Stress is a normal response to an event. The event could be something that has already happened or can be due to us worrying about it. Some typical things and situations that can cause stress include, moving a house, losing job and worrying about examination results. Sometimes stresses that we experience are of serious consequences such as losing loved ones, serious money worries or worrying about our physical illness or our loved ones’. Our response to stress varies individually and according to different situations.
Stress can affect us both physically and mentally, and it can make us behave in certain ways. However, the way we manage stress can roughly be divided into:
- Reducing the stresses in our environment – improving one’s work/ home life balance is an example of how an individual can actively change their experiences to reduce stress.
- Improving our resilience to stressful events – not all things that are stressful can be removed from our lives. Building resilience is a very individualised process. It includes learning to recognise stresses and developing healthy coping mechanisms.
Changing to healthy patterns of behaviour overall helps us avoid becoming physically or emotionally unwell due to stress. Eating healthily, sleeping well, keeping fit and developing a positive attitude are examples of healthy patterns.
Science and evidence:
Our bodies release cortisol and adrenaline hormones in response to anxiety and stress. If stress continues, high levels of these hormones can affect our physical health. Stress can cause physical signs, such as headaches, upset stomach and tiredness. Further physical signs include – muscle tension, feeling tired, muscle tension, constipation or diarrhoea and feeling sick. Stress can affect our sleep and eating habits. Lack of sleep and poor diet can affect our physical health, which can cause further emotional stress.
Stress can affect us how we feel. Some of these feelings include – nervousness, being afraid, irritability, aggressiveness, impatience, loss of interest, worry and loneliness.
Stress can also affect how we behave. We might find it difficult to concentrate, eat too much or too little, smoke or drink more alcohol, become tearful and irritable.
Stress can cause mental health problems, such as anxiety and depression, and also make existing mental health issues worse. On the other hand, mental health problems can cause stress.
In order to reduce the impact of worries and stress, we suggest the following strategies:
- Identify what you are worrying about. Write it down.
- Identify what you can change, decide to shelf things that you can’t affect.
- Make an action plan for things you can change.
- Be kind to yourself, most of us have experienced things that would worry and upset us all. Don’t blame yourself for things that are out of your control.
- Deal with the symptoms of stress, use exercise and other forms of relaxation to reduce the systems. Try yoga or other kind exercise forms.
- Try to sleep well, see the helpful sleeping habits article.
- Eat well, avoid lots of sugar, caffeine and alcohol.
- Use this simple time limiting worrying technique. It does not work telling yourself to totally stop worrying, so take control of your worrying. Set up a worrying time. For example, each day at tea time, you can sit and worry for a limited time. Do not allow worrying outside of that time.

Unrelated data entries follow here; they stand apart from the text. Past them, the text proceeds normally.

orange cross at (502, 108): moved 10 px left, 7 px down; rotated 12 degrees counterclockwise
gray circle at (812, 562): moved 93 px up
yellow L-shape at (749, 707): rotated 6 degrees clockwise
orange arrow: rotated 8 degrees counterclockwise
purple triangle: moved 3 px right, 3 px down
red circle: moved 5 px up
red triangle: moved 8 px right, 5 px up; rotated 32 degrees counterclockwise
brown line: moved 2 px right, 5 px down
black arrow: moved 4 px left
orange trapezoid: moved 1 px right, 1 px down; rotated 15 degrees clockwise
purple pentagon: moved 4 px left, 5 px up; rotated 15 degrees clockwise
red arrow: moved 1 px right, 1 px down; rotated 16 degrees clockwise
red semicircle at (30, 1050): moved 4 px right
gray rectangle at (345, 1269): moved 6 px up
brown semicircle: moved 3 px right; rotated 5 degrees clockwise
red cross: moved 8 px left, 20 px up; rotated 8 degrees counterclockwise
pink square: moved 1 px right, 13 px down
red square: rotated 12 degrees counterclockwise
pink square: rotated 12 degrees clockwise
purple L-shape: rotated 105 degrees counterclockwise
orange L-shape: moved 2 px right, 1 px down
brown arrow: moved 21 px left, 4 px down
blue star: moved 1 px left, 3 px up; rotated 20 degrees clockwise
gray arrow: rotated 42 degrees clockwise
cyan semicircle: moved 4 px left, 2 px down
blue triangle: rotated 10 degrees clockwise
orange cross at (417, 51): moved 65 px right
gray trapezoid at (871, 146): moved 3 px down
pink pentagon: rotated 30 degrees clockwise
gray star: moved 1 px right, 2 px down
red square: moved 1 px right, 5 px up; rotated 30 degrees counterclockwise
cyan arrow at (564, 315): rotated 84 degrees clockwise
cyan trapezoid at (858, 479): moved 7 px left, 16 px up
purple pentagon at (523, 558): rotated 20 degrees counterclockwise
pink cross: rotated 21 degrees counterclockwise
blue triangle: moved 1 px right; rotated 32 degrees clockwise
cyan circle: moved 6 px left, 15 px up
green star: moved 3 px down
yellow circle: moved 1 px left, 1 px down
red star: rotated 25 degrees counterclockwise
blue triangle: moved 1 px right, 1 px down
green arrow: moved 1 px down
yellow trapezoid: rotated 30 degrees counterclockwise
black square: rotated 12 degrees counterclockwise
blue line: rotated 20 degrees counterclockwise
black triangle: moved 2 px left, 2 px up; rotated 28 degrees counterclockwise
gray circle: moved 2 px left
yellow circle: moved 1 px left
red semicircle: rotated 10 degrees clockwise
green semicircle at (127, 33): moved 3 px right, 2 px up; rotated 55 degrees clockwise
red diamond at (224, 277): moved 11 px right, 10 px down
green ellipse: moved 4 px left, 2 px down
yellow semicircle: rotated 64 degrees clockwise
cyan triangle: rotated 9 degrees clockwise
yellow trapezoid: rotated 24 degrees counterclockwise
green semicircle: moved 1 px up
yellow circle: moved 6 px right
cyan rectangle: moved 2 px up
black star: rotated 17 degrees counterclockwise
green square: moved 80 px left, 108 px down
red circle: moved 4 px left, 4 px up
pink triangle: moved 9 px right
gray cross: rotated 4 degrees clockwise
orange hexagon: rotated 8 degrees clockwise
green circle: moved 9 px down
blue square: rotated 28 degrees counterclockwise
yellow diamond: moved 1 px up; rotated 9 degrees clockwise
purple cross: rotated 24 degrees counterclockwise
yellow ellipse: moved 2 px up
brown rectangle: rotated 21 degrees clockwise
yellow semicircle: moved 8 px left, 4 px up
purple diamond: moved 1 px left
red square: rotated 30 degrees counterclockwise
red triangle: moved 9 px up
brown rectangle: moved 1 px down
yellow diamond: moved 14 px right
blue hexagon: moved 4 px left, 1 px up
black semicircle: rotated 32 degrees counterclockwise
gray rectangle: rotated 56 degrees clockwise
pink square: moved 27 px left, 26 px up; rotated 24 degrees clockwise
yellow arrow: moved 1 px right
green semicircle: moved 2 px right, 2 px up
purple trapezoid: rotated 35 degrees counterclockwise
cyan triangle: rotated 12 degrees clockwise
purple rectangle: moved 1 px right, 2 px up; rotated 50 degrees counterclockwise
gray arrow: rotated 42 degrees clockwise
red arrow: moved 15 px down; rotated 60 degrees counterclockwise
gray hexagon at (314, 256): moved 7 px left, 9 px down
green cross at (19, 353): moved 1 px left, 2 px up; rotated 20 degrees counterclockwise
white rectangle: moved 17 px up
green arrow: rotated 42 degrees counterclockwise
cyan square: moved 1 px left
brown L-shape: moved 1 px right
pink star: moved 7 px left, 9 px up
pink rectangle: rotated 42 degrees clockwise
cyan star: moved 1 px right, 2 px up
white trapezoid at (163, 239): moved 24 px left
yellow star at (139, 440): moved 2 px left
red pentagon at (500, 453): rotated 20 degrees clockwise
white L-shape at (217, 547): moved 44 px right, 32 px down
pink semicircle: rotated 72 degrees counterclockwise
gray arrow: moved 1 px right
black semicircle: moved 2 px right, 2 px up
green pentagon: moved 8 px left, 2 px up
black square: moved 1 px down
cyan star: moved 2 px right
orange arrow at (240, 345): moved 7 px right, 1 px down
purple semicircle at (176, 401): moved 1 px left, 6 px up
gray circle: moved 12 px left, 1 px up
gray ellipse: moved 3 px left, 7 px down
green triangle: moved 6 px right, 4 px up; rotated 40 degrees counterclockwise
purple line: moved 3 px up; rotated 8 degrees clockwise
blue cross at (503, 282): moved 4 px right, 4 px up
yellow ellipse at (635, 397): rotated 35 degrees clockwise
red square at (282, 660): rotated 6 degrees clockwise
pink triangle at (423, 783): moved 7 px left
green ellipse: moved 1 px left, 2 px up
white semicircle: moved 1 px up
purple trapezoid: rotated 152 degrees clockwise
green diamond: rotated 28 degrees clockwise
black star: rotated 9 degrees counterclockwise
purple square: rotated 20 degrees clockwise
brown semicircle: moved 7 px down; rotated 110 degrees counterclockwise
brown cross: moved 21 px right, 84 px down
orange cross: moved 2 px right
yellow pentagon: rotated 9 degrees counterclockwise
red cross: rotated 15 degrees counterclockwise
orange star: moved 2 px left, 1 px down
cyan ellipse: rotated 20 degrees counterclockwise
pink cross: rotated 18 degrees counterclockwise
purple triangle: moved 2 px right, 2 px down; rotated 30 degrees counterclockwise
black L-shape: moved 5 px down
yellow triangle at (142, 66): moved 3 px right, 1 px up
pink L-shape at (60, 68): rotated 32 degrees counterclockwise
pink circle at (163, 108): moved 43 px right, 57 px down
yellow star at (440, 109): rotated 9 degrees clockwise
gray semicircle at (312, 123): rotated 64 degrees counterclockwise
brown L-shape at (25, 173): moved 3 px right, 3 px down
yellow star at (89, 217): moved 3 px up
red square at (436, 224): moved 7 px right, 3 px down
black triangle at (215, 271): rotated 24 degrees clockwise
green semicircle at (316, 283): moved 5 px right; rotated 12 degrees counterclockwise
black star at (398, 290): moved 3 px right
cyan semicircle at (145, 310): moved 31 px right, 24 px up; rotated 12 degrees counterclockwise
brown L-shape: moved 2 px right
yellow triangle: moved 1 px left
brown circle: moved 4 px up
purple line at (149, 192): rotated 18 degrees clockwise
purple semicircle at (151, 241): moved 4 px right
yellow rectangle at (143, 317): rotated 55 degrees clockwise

- Use this simple thought blocking technique. Think of a pink elephant, dancing on a tub, with an umbrella in her paw. She has a pink dress and sparkly hat. Now try and forget the image. Use an image like this when worrying to replace the thoughts outside of the worrying time.
- Boredom is stressful. Set yourself some goals, make sure you achieve even a small thing towards your goal.
- Have a treat to look forward to each week.
- Keep in touch with friends and family, use video conferencing, telephone calls, messaging and social distancing.
- Find something that you enjoy and makes you laugh.
- Spend time outdoors.
- Use simple mindfulness techniques. Read about these techniques on the net.
- Use this simple CBT technique, if you think of a negative thought about yourself replace it with a positive thought.
- If you develop symptoms of anxiety such as panic attacks seek professional help through your GP.
- And talk more often about how you feel.